Moreover, Greyson refused to have Fig Trees screened at the Tel Aviv International LGBT Film Fest because of what he sees as Israel’s apartheid against Palestinians.

Falcon Heights native Jenni Olson’s new short, 575 Castro Street, screens at this year’s Queer Takes. Otto regards her as the mother of independent queer cinema consciousness in Minnesota. Founder of the pioneering local Lavender Images film series in 1987 before she moved to San Francisco, she always has had her finger on the pulse. With this particular short, Olson got the amazingly opportunity to shoot the filmmaking process on the set of Gus Van Sant’s Milk. She has paired this footage with audio recorded by Harvey Milk that was to be played in the event of his assassination.

Training Rules
Documentary on Lesbophobia in College Basketball Reveals the Real Rene Portland

You know when the director of the Oscar-nominated Best Documentary Short, Straight From the Heart, and the cinematographer of the Oscar-winning Best Documentary Short, Deadly Deception, collaborate on a new documentary, you’re bound to get one hell of a film—especially when it deals with discrimination against lesbian college basketball players. That’s the thorny subject tackled by codirectors Dee Mosbacher and Fawn Yacker in Training Rules. Though Yacker is its cinematographer, she also cowrote, codirected, and coproduced it with Mosbacher.
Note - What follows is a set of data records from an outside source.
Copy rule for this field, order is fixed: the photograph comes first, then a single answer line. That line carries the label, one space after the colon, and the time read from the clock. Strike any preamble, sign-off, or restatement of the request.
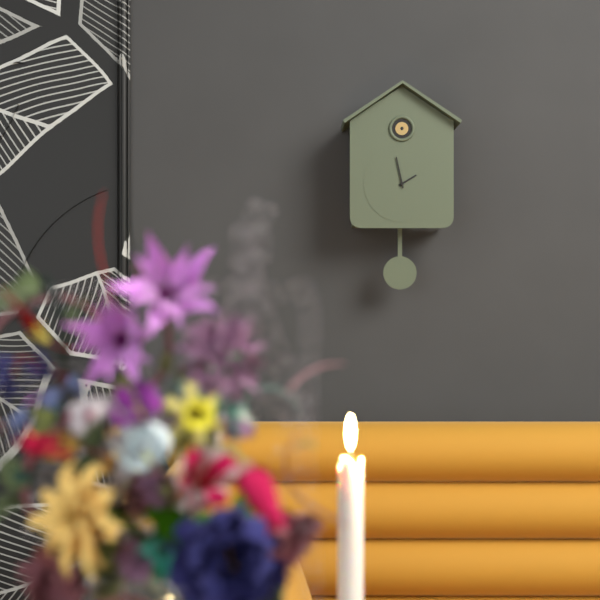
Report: 1:58
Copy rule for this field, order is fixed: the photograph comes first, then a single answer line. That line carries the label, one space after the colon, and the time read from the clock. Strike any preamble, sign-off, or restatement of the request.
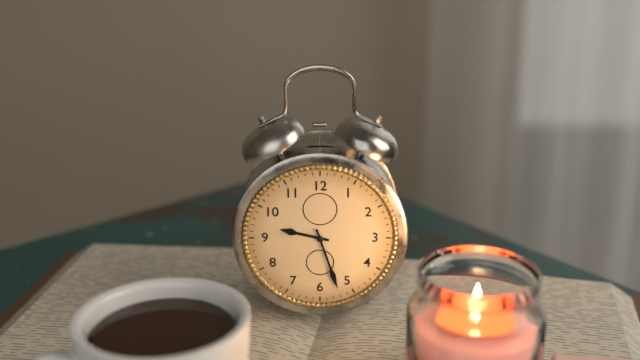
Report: 9:27
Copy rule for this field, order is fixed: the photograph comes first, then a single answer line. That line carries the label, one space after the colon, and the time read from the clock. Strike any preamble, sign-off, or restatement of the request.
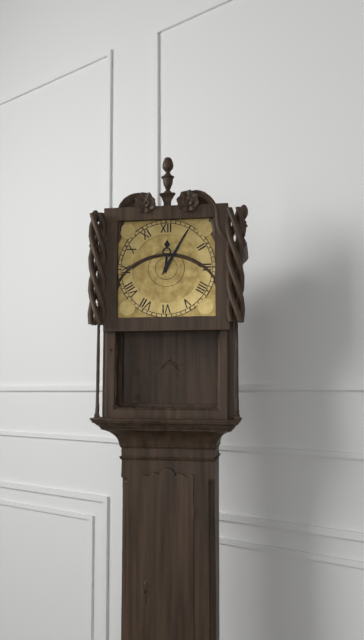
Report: 12:05
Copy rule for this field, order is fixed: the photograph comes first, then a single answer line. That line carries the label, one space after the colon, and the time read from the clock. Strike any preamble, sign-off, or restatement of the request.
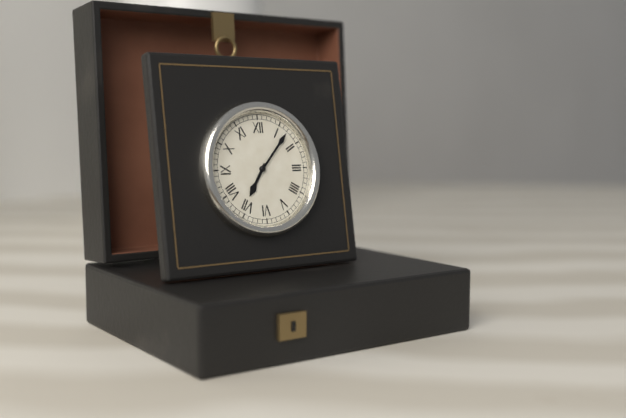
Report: 7:07
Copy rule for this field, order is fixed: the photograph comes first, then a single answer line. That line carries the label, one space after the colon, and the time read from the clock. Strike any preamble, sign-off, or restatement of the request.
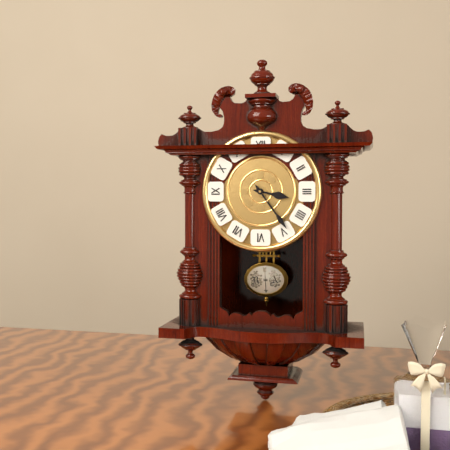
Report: 3:24
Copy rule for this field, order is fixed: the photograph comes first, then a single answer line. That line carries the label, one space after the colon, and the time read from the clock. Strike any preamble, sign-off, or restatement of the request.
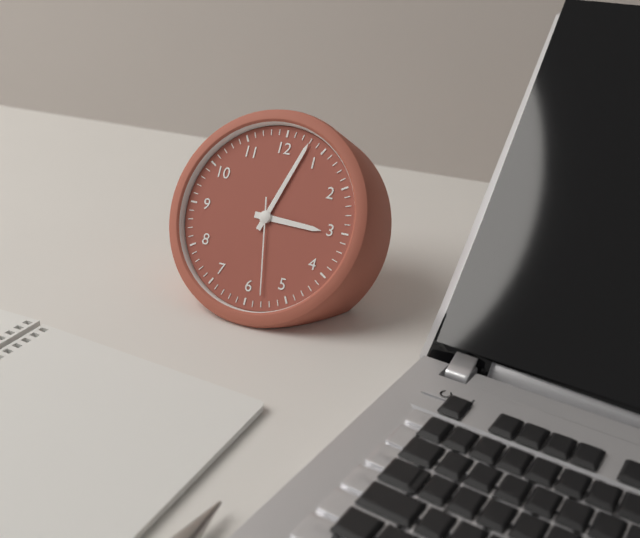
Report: 3:03:28
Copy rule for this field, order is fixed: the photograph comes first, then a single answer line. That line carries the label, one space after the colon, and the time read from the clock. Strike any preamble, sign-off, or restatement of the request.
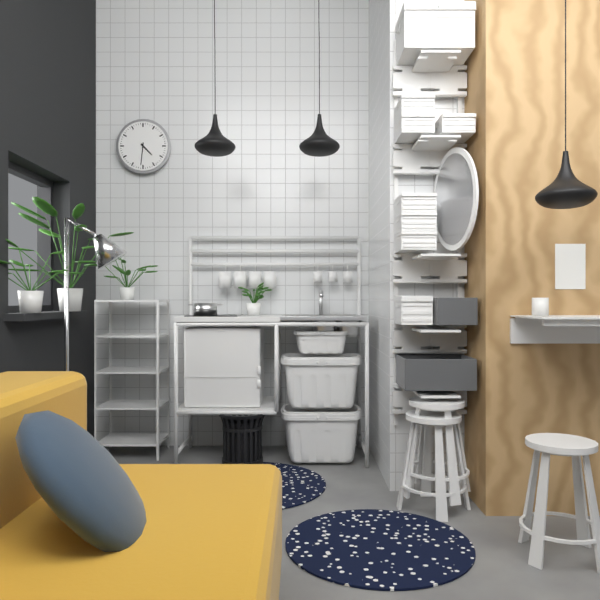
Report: 4:31
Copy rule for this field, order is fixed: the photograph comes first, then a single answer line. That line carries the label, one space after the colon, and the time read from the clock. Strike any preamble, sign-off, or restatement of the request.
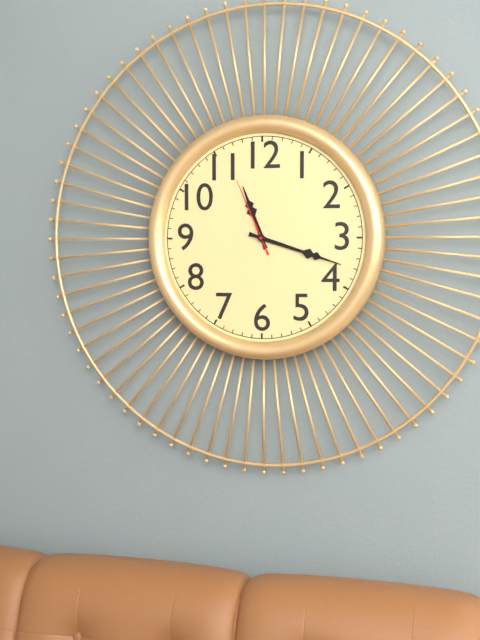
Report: 11:18:56
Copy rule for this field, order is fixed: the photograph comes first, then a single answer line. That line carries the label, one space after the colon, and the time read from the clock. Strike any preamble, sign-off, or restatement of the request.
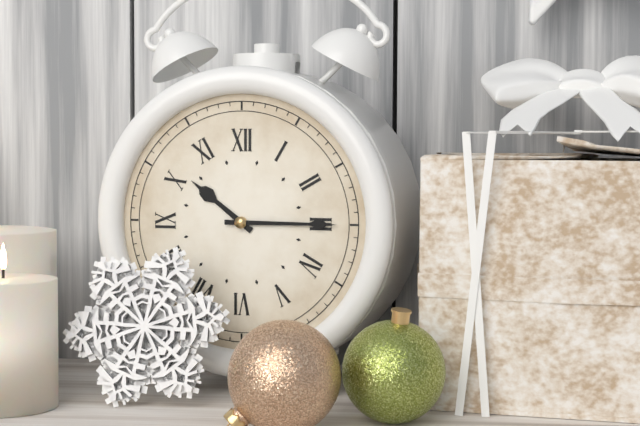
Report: 10:15
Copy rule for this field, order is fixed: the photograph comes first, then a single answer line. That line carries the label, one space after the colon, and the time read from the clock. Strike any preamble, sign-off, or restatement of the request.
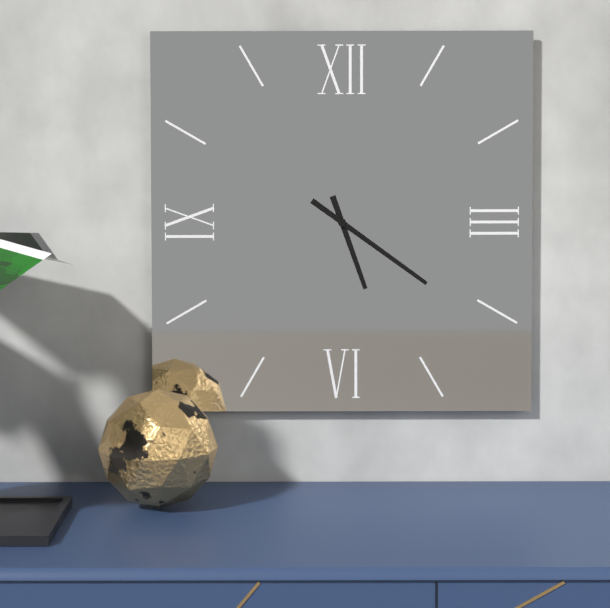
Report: 5:21
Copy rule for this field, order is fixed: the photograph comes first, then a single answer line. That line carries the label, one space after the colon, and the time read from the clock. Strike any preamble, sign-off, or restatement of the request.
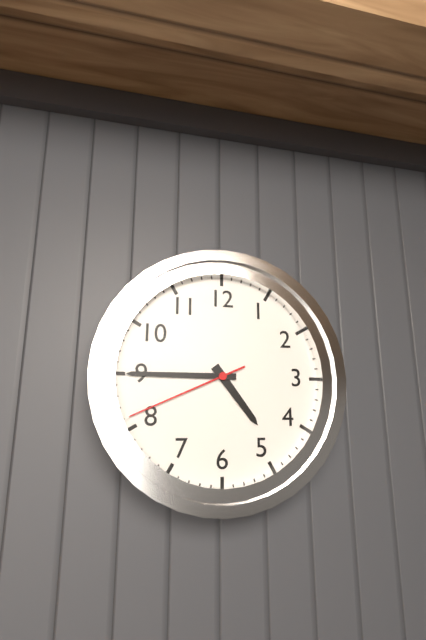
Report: 4:45:41
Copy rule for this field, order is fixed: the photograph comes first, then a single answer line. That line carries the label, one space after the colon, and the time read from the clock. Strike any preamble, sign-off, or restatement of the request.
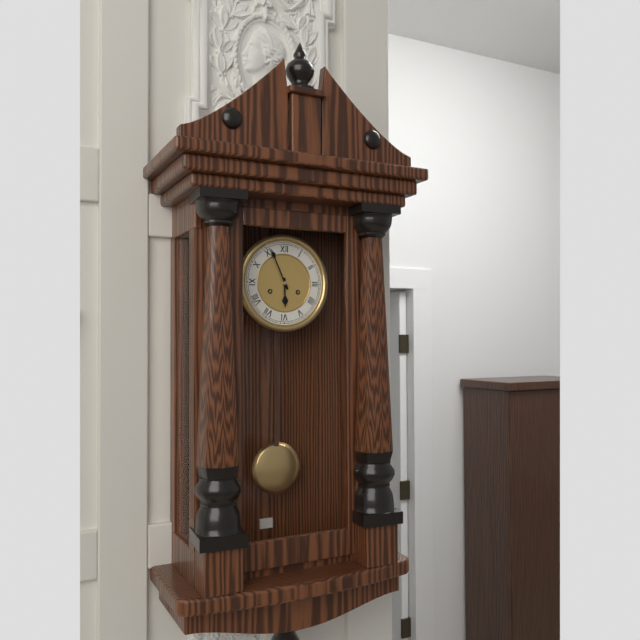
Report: 5:56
The codirectors expose the legacy of Pennsylvania State University (PSU) Lady Lions Head Basketball Coach Rene Portland, who had three cardinal rules: No drinking. No drugs. No lesbians. She got away with this crazy cruel credo for years, until star athlete student Jennifer Harris challenged her in 2006. The film also looks at six other women Portland victimized.

Yacker reflects, “Jen was up against a huge challenge: PSU and their coaching icons. Rene Portland was supported by football coach Joe Paterno. Both had been glorified in the sports community, despite Rene’s public statements condemning lesbians and their participation in college sports. Jennifer knew she would be the brunt of negative criticism, and potentially lose her chance to play in the WNBA. She knew she might not win against one of collegiate basketball’s most winning coaches, and the legal resources available to a large university. She knew that her lifelong dreams might be squelched forever, and yet, she decided that no one should ever have to go through what she went through. At the time she made this decision, she had no idea how many others had suffered before her. In my mind, that makes her decision to step forward even more courageous.”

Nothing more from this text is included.